### TO-DO ITEM
Please retype the records below word for word, beginning at the line that contains "How many series are shown in this chart?" and stopping after the line that contains "List the labels in order of public". Leave the pictures out of your answer.

───── LISTED ENTRIES ─────

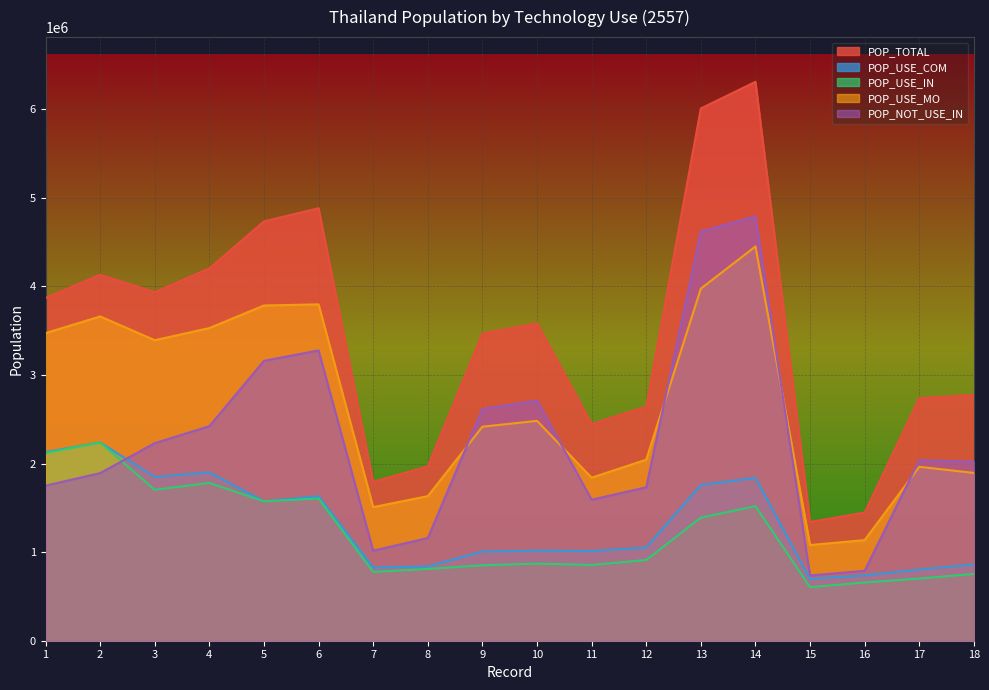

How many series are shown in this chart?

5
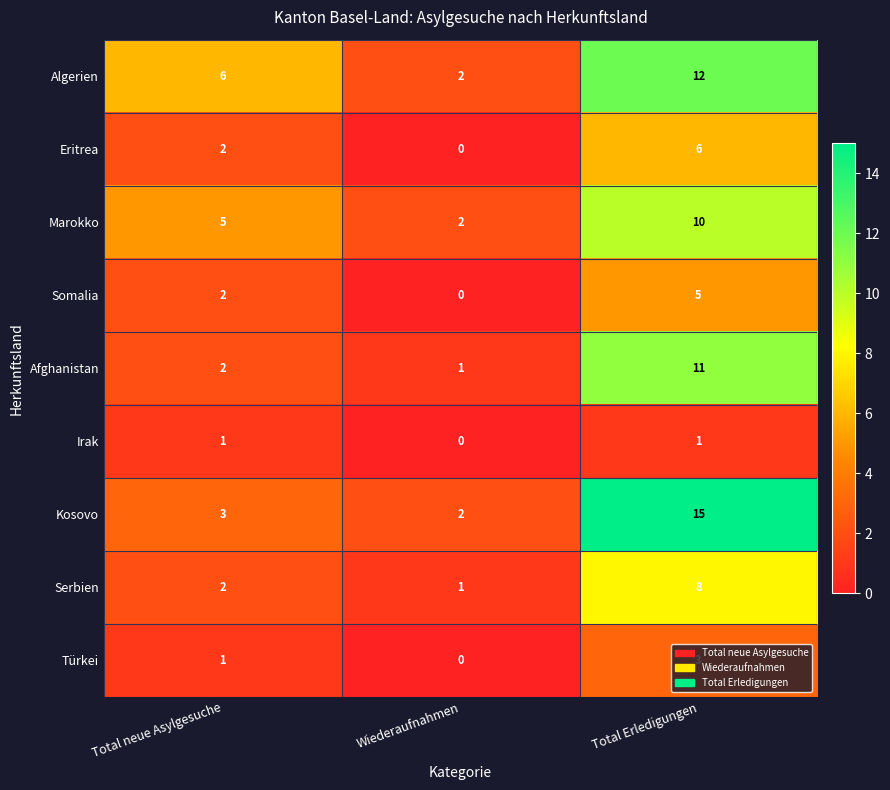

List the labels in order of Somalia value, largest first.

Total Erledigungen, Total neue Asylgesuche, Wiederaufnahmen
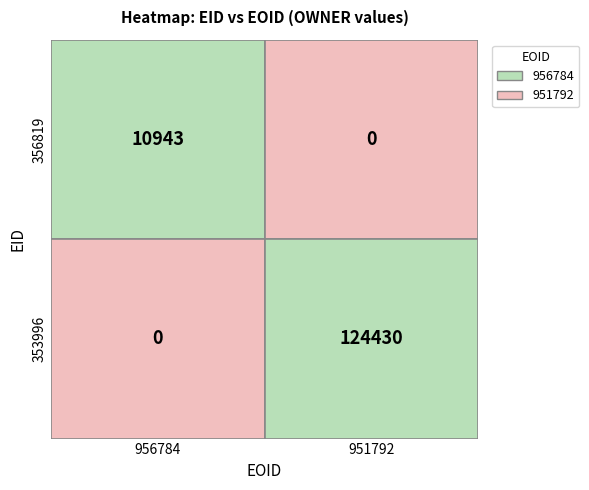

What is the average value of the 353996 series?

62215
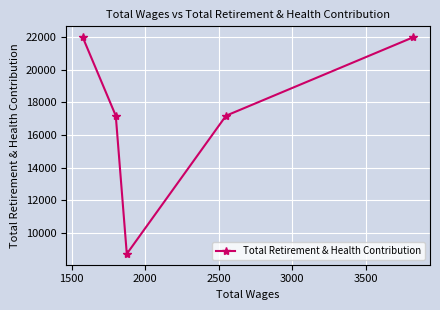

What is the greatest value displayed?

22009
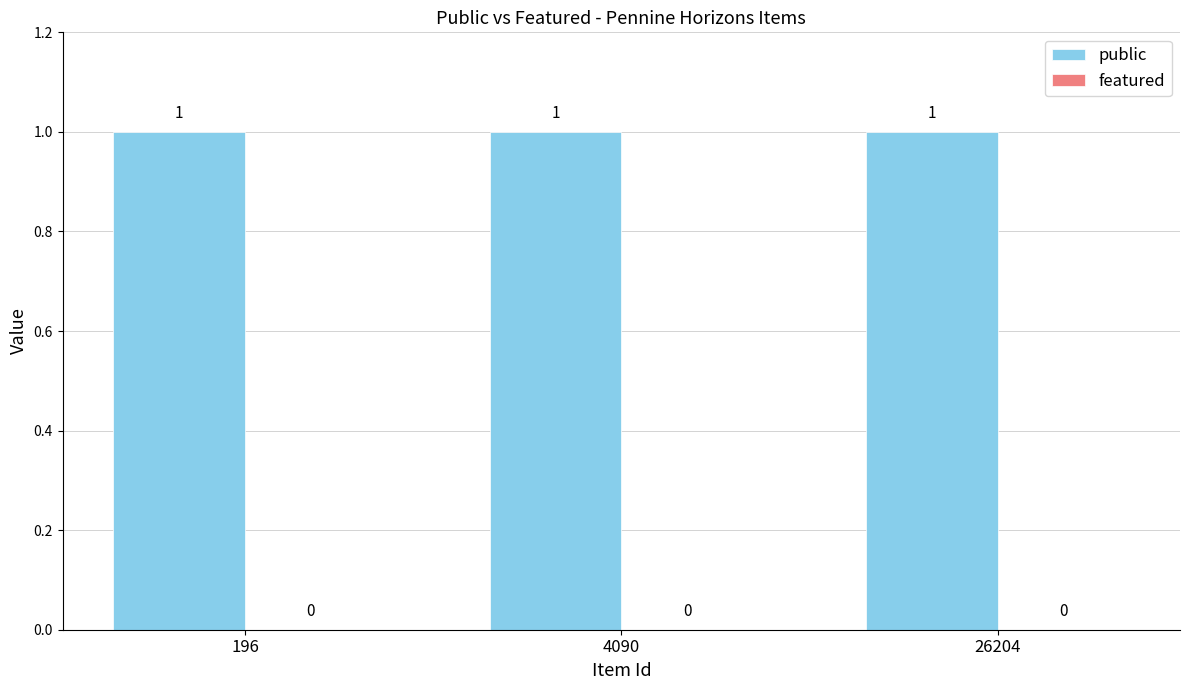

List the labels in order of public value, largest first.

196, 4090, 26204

─────
───── LISTED ENTRIES ─────

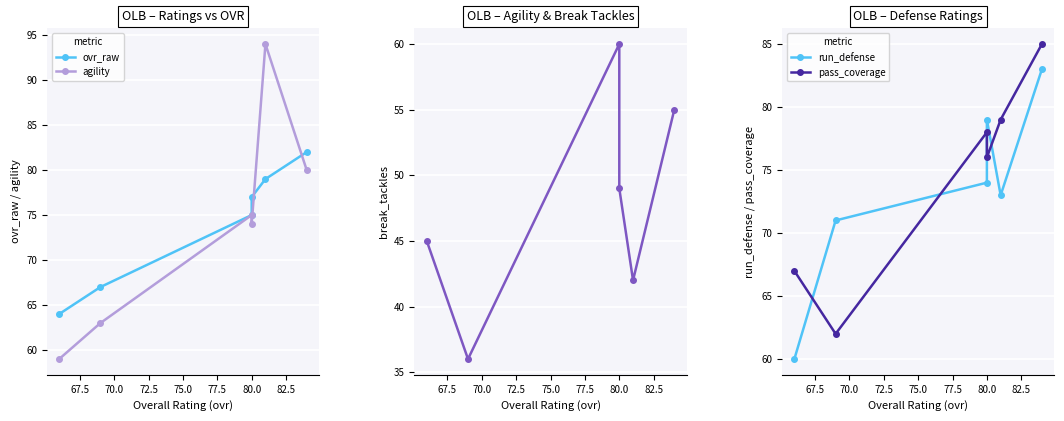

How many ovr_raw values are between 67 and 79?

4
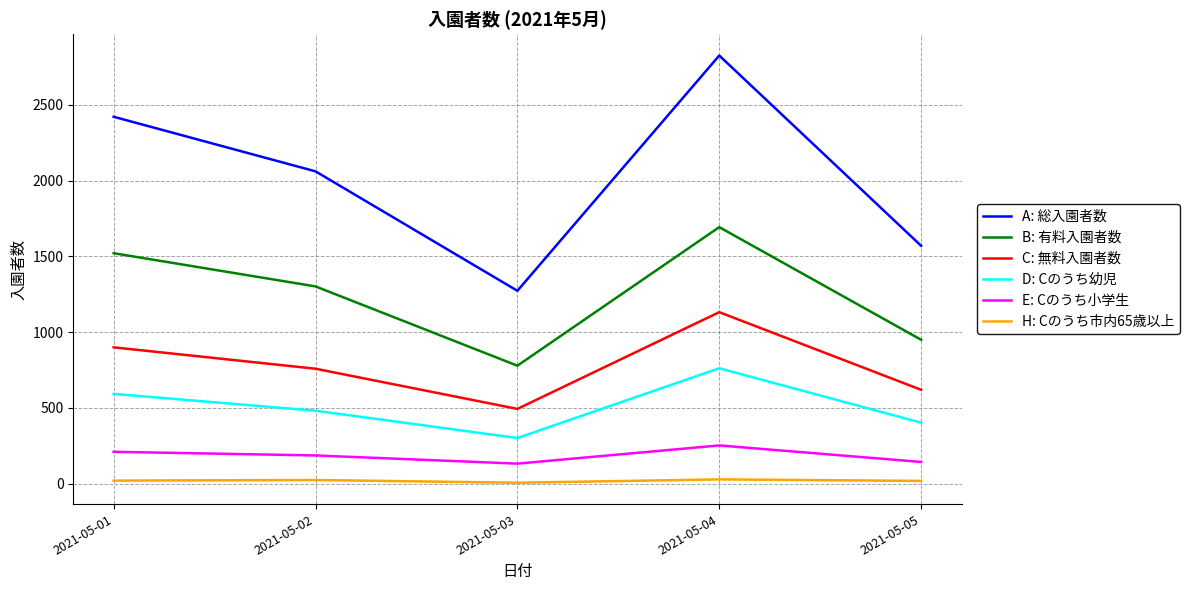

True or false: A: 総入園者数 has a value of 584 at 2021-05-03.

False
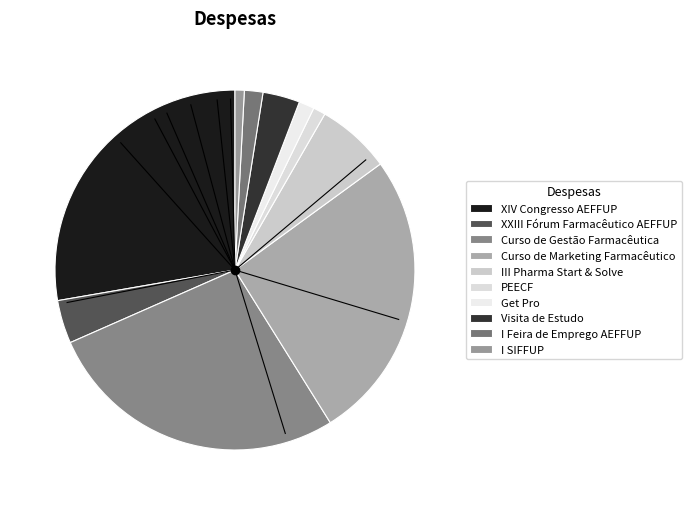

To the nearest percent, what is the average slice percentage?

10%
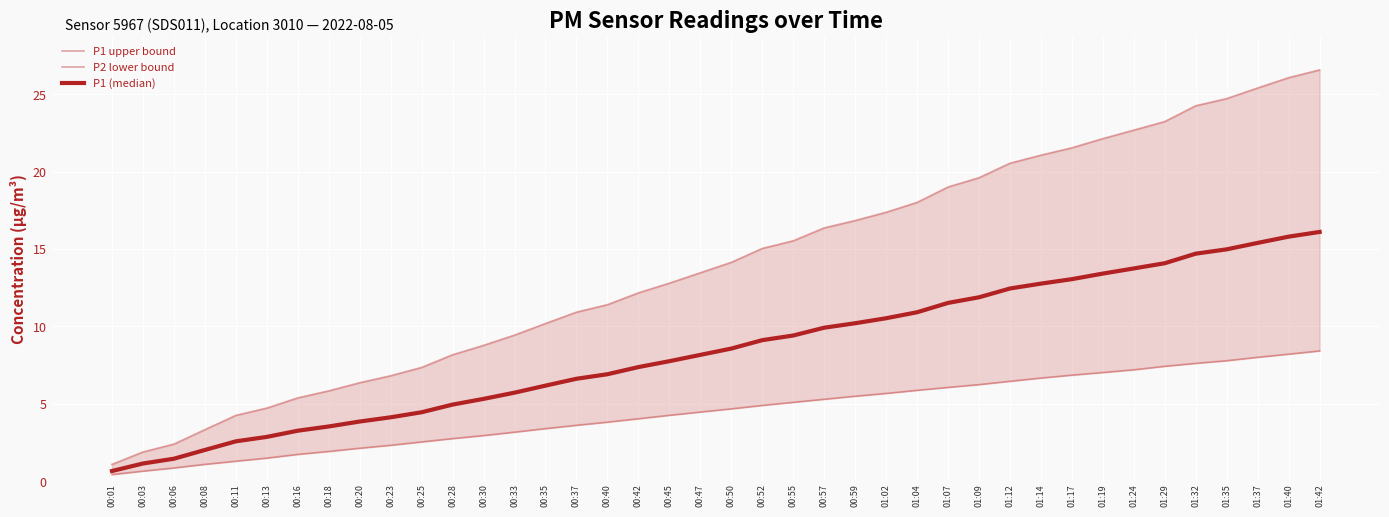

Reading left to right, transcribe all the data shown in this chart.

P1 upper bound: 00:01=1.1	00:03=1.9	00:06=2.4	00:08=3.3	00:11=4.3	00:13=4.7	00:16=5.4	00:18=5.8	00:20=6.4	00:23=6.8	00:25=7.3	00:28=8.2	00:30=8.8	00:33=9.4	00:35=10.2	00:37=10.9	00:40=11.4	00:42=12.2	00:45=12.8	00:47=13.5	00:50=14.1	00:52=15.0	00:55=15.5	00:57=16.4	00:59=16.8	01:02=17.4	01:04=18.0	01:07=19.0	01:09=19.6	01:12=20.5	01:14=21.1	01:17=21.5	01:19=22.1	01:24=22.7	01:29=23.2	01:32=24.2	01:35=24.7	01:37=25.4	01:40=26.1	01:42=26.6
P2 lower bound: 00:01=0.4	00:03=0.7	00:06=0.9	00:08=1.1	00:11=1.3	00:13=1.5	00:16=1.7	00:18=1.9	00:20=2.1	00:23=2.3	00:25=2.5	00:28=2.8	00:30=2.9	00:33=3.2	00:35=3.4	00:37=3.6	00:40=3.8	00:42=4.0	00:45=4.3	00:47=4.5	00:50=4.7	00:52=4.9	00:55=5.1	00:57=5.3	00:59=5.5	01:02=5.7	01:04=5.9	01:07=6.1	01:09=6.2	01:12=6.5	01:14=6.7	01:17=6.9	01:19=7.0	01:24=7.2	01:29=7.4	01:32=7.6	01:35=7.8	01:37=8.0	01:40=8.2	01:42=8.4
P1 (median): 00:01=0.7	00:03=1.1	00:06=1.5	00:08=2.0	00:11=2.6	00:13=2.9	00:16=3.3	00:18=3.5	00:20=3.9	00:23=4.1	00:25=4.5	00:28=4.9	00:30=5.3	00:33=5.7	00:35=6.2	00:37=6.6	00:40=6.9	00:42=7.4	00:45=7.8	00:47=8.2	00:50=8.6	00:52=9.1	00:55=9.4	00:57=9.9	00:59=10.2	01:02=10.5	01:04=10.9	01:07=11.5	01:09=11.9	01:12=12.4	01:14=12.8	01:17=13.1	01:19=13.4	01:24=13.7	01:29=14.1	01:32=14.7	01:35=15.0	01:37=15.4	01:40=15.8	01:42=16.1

─────

### SOLUTION FOR THIS EXERCISE
How many series are shown in this chart?

5

List the labels in order of Somalia value, largest first.

Total Erledigungen, Total neue Asylgesuche, Wiederaufnahmen

What is the average value of the 353996 series?

62215

What is the greatest value displayed?

22009

List the labels in order of public value, largest first.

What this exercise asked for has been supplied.